Friedrich SchillerFriedrich Schiller

Friedrich Schiller an Wolfgang von Goethe

Jena 5. Januar [Freitag] 98. 

Meine Hauswirthe können den freundlichen Empfang den Sie bei Ihnen erfahren, und die schönen Sachen, die ihnen gezeigt worden sind, nicht genug rühmen. Wirklich wundre ich mich über den Antheil, womit der Alte über diese Kunstwerke spricht und der Künstler hat Ursache, sich seiner Wirkung auf eine solche Natur zu freuen. 

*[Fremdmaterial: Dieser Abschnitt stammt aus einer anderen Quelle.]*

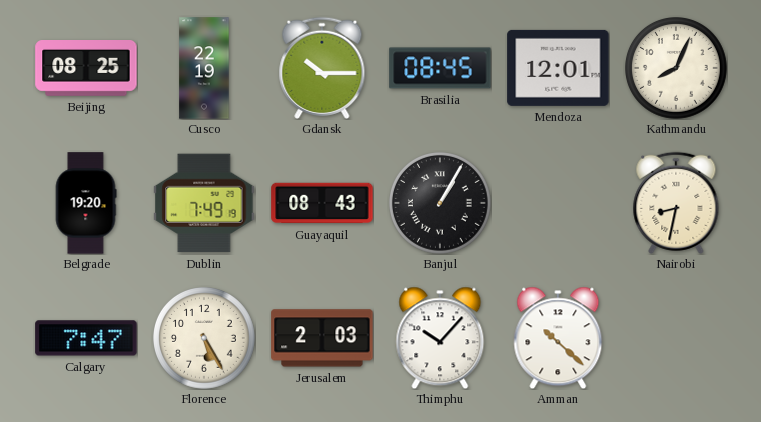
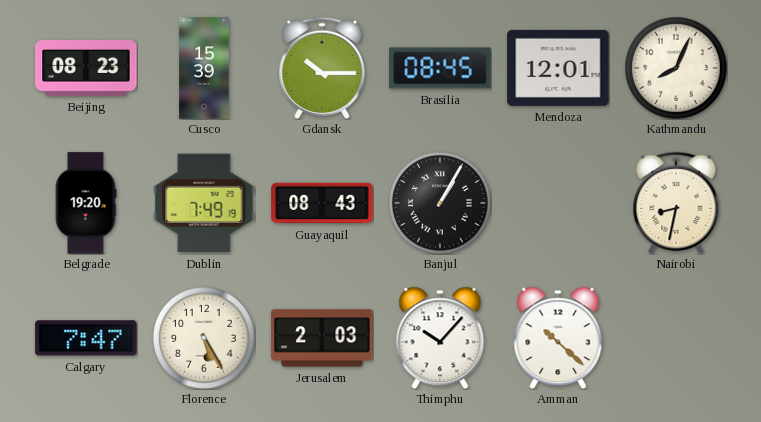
Beijing: 08:25 -> 08:23
Cusco: 22:19 -> 15:39
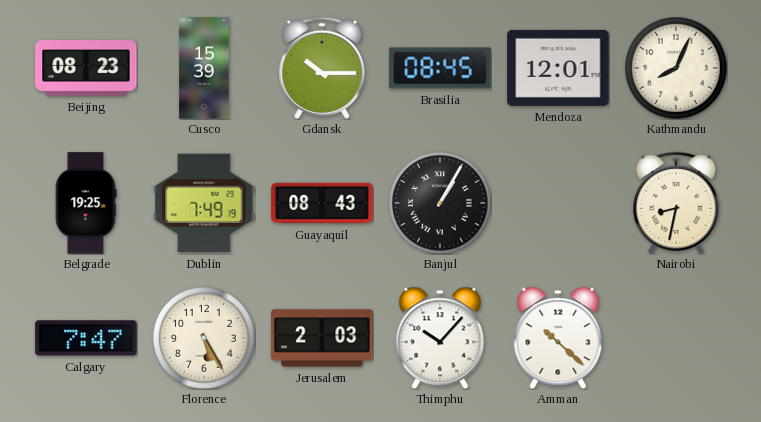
Belgrade: 19:20 -> 19:25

Es thut mir sehr leid, daß Ihre Anherokunft so viele Verzögerungen findet, da ich nach einem frühern Brief von Ihnen schon vom Christtag an darauf rechnen konnte. Unterdessen habe ich einige Schritte weiter in meiner Arbeit gewonnen und bin im Stand, Ihnen viermal mehr als der Prolog beträgt, vorzulegen, obgleich noch nichts von dem III Akte dabey ist. 

Jetzt da ich meine Arbeit von einer fremden Hand reinlich geschrieben vor mir habe und sie mir fremder ist, macht sie mir wirklich Freude. Ich finde augenscheinlich, daß ich über mich selbst hinausgegangen bin, welches die Frucht unsers Umgangs ist; denn nur der vielmalige continuirliche Verkehr mit einer, so objektiv mir entgegenstehenden Natur, mein lebhaftes Hinstreben darnach und die vereinigte Bemühung, sie anzuschauen und zu denken, konnte mich fähig machen, meine subjectiven Grenzen so weit aus einander zu rücken. Ich finde, daß mich die Klarheit und die Besonnenheit, welche die Frucht einer spätern Epoche ist, nichts von der Wärme einer frühern gekostet hat. Doch es schickte sich besser, daß ich das aus Ihrem Munde hörte, als daß Sie es von mir erfahren. 

Ich werde es mir gesagt seyn lassen, keine andre als historische Stoffe zu wählen, frey erfundene würden meine Klippe seyn. Es ist eine ganz andere Operation, das realistische zu idealisieren, als das ideale zu realisieren, und letzteres ist der eigentlich Fall bei freien Fictionen. Es steht in meinem Vermögen, eine gegebene bestimmte und beschränkte Materie zu beleben, zu erwärmen und gleichsam aufquellen zu machen, während daß die objective Bestimmtheit eines solchen Stoffs meine Phantasie zügelt und meiner Willkühr widersteht. 

Ich möchte wohl einmal, wenn es mir mit einigen Schauspielen gelungen ist, mir unser Publikum recht geneigt zu machen, etwas recht böses thun, und eine alte Idee mit Julian dem Apostaten ausführen. Hier ist nun auch eine ganz eigene bestimmte historische Welt, bei der mirs nicht leid seyn sollte, eine poetische Ausbeute zu finden, und das fürchterliche Interesse das der Stoff hat, müßte die Gewalt der poetischen Darstellung desto wirksamer machen. Wenn Julians Misopogon, oder seine Briefe (übersetzt nehmlich) in der Weimarischen Bibliothek seyn sollten, so würden Sie mir viel Vergnügen damit machen, wenn Sie sie mitbrächten. 

Die Charlotte Kalb hör ich soll wirklich in Gefahr seyn blind zu werden; sie wäre doch sehr zu beklagen. 

Leben Sie recht wohl; ich lege hier etwas von Körnern bey, was er über Ihren Pausias schreibt. Haben Sie die Güte mir den Humboldtischen Brief, den ich auf den Montag beantworte, zurückzusenden. 

S.


Bemerkungen

1 Zu S. 315. Z. 22. Die Hauswirte sind Griesbachs. Zu Z. 25. Goethe hatte Griesbachs besonders wohl Meyers Copie der Raphaelschen Madonna della Sedia gezeigt, von der er in X. schrieb. 
Zu S. 316. Z. 19. In der That ist mit dieser Formel Goethes und Schillers Art zu dichten wiederum treffend bezeichnet: Goethe idealisierte das realistische, Schiller suchte, namentlich in seiner Jugend das Ideale zu realisiren.
Zu S. 317. Z. 4. Körners Brief vom 25. Dez. 97 (eingetr. d. 1. Jan. 98). Zu Z. 6. K. verzeichnet erst wieder am 29. Januar einen Brief Schs. an Humboldt.